TASK DIRECTIONS:
Give back the full listing exactly as it appears below.

━━━━━━━━━━━━━━━━━━━━━━━━━━━━━━

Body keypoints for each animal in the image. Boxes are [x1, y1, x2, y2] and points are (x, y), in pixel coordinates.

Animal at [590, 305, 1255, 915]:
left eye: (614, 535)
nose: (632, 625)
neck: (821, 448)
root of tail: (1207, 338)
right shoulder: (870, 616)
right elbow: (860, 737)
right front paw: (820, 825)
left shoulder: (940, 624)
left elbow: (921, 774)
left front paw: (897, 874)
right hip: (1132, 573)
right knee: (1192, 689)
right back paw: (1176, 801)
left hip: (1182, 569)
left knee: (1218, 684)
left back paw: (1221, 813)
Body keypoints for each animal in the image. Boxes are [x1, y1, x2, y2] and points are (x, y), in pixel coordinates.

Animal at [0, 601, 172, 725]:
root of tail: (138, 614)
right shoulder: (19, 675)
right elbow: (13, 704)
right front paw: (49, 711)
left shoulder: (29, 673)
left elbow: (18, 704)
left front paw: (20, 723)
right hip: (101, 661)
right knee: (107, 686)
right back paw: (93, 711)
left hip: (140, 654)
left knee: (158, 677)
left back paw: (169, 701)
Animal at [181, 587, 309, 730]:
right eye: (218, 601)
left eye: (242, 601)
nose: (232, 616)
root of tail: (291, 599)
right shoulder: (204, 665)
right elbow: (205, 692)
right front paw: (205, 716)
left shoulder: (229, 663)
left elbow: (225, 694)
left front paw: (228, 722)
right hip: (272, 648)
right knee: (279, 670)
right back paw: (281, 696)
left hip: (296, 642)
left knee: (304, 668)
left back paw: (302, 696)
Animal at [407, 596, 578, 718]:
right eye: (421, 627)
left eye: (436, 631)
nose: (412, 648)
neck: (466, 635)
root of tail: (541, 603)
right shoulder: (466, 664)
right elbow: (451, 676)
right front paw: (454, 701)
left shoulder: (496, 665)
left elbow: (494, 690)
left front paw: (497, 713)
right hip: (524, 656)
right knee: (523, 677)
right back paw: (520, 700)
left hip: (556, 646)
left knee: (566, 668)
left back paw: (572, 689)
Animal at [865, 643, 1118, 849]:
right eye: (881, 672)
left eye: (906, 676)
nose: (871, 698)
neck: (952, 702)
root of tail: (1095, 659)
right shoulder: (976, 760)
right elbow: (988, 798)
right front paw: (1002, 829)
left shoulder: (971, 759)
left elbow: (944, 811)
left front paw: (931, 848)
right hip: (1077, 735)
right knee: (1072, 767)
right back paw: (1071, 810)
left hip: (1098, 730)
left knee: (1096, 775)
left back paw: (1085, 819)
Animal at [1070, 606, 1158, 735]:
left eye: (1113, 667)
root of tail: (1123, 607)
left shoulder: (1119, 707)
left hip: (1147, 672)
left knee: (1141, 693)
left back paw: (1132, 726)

━━━━━━━━━━━━━━━━━━━━━━━━━━━━━━

TASK ANSWER:
Body keypoints for each animal in the image. Boxes are [x1, y1, x2, y2] and points are (x, y), in pixel coordinates.

Animal at [590, 305, 1255, 915]:
left eye: (614, 535)
nose: (632, 625)
neck: (821, 448)
root of tail: (1207, 338)
right shoulder: (870, 616)
right elbow: (860, 737)
right front paw: (820, 825)
left shoulder: (940, 624)
left elbow: (921, 774)
left front paw: (897, 874)
right hip: (1132, 573)
right knee: (1192, 689)
right back paw: (1176, 801)
left hip: (1182, 569)
left knee: (1218, 684)
left back paw: (1221, 813)
Body keypoints for each animal in the image. Boxes are [x1, y1, x2, y2] and points are (x, y), in pixel coordinates.

Animal at [0, 601, 172, 725]:
root of tail: (138, 614)
right shoulder: (19, 675)
right elbow: (13, 704)
right front paw: (49, 711)
left shoulder: (29, 673)
left elbow: (18, 704)
left front paw: (20, 723)
right hip: (101, 661)
right knee: (107, 686)
right back paw: (93, 711)
left hip: (140, 654)
left knee: (158, 677)
left back paw: (169, 701)
Animal at [181, 587, 309, 730]:
right eye: (218, 601)
left eye: (242, 601)
nose: (232, 616)
root of tail: (291, 599)
right shoulder: (204, 665)
right elbow: (205, 692)
right front paw: (205, 716)
left shoulder: (229, 663)
left elbow: (225, 694)
left front paw: (228, 722)
right hip: (272, 648)
right knee: (279, 670)
right back paw: (281, 696)
left hip: (296, 642)
left knee: (304, 668)
left back paw: (302, 696)
Animal at [407, 596, 578, 718]:
right eye: (421, 627)
left eye: (436, 631)
nose: (412, 648)
neck: (466, 635)
root of tail: (541, 603)
right shoulder: (466, 664)
right elbow: (451, 676)
right front paw: (454, 701)
left shoulder: (496, 665)
left elbow: (494, 690)
left front paw: (497, 713)
right hip: (524, 656)
right knee: (523, 677)
right back paw: (520, 700)
left hip: (556, 646)
left knee: (566, 668)
left back paw: (572, 689)
Animal at [865, 643, 1118, 849]:
right eye: (881, 672)
left eye: (906, 676)
nose: (871, 698)
neck: (952, 702)
root of tail: (1095, 659)
right shoulder: (976, 760)
right elbow: (988, 798)
right front paw: (1002, 829)
left shoulder: (971, 759)
left elbow: (944, 811)
left front paw: (931, 848)
right hip: (1077, 735)
right knee: (1072, 767)
right back paw: (1071, 810)
left hip: (1098, 730)
left knee: (1096, 775)
left back paw: (1085, 819)
Animal at [1070, 606, 1158, 735]:
left eye: (1113, 667)
root of tail: (1123, 607)
left shoulder: (1119, 707)
left hip: (1147, 672)
left knee: (1141, 693)
left back paw: (1132, 726)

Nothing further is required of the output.